第7話 回復
攻撃を受けても、大の字になったまま、不敵な笑みを浮かべ、ゆっくりと立ち上がるゼウス。そんなゼウスを見て、クラウドは睨みつける。
異常としか言いようがない。この状態で笑みを浮かべる余裕。また、血を見ながら楽しんでいる様子、弱き人々の命を助けようとしないゼウスは、人間ではない。

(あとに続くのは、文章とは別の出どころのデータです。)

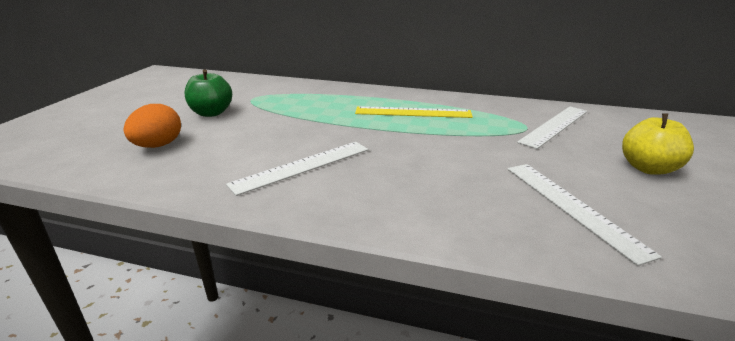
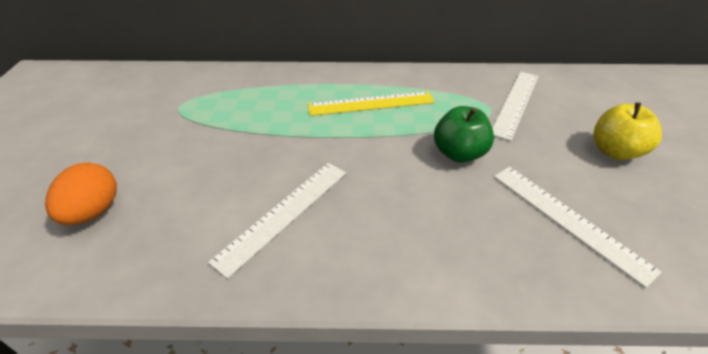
camera: 15 degrees left, 15 degrees up
green apple [185,70,232,117] -> green apple moved to [434,106,494,163]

クラウドは、ゼウスの行動や表情にゾッとする。ゼウスのような奴がいなければ、もっと穏やかに人々も暮らせるだろう。だが、残念ながら、一部の人間は、ゼウスのような奴もいる。こんな奴が増えているのであれば、人間というのは、愚かな生き物だ。
「さてと……もう少し、本気でいったほうがいいかな」
ゼウスは指をポキポキ鳴らしている。
「本気? 今まで本気ではなかったのか?」
クラウドは大剣を握り直した。
「そうだな、今度は本気で行くぞ」
ゼウスはニヤリと笑うと、長剣を一振りする。長剣は炎に包まれた。炎に包まれた長剣をクラウドに叩きつけた。
大剣で長剣を振り払おうとしたが、炎に包まれ、長剣が見えない。完全に躱しきれず、クラウドは吹き飛ばされた。
クラウドはうつ伏せで倒れ、顔を地面に打ちつけた。炎のせいだろう。服の一部が燃えている。
起き上がろうとした瞬間をゼウスは見逃さない。更に炎に包まれた長剣を振り下ろした。
クラウドは躱すのには間に合わず、肩から流血する。息を整えてから、立ち上がろうとするクラウドを容赦なく斬り裂こうとするゼウス。この状態では、クラウドは全く動けない。
かなり流血しているのか、クラウドの意識は朦朧としている。朦朧としている中でも、長剣が突き刺さろうとしていることはわかっている。ただ、動けないため、万事休す。クラウドが覚悟を決めたときだった。
吹雪が舞い、細剣を振ると共に吹雪がゼウスに襲い掛かる。
「なんだ!?」
ゼウスは突然の吹雪と細剣で、防御することができず、身体中から血が飛び散った。
細剣から吹雪を起こし、ゼウスを斬ったのはシフだ。
「大丈夫?」
シフは、クラウドのそばへ寄ると、優しく声をかけた。
「あんたこそ、大丈夫なのか?」
クラウドは目を見開いて、シフを見つめる。
「大丈夫。クラウド、ありがとう。クラウドの手当てがなければ、ダメだったかもね」
シフは首をぐるっと回す。軽いストレッチをすると、自分の服を雑に破って、クラウドを止血した。押さえてて」
シフの言われるままに、クラウドは布で血が出ているところを押さえる。といっても、シフの服なのだが。
「シフ、ありがとう」
クラウドはシフにお礼をすると、なんだか不思議と笑みがこぼれる。
「お互い様だよ」
シフはそう言うと、ゼウスのほうへ向き直った。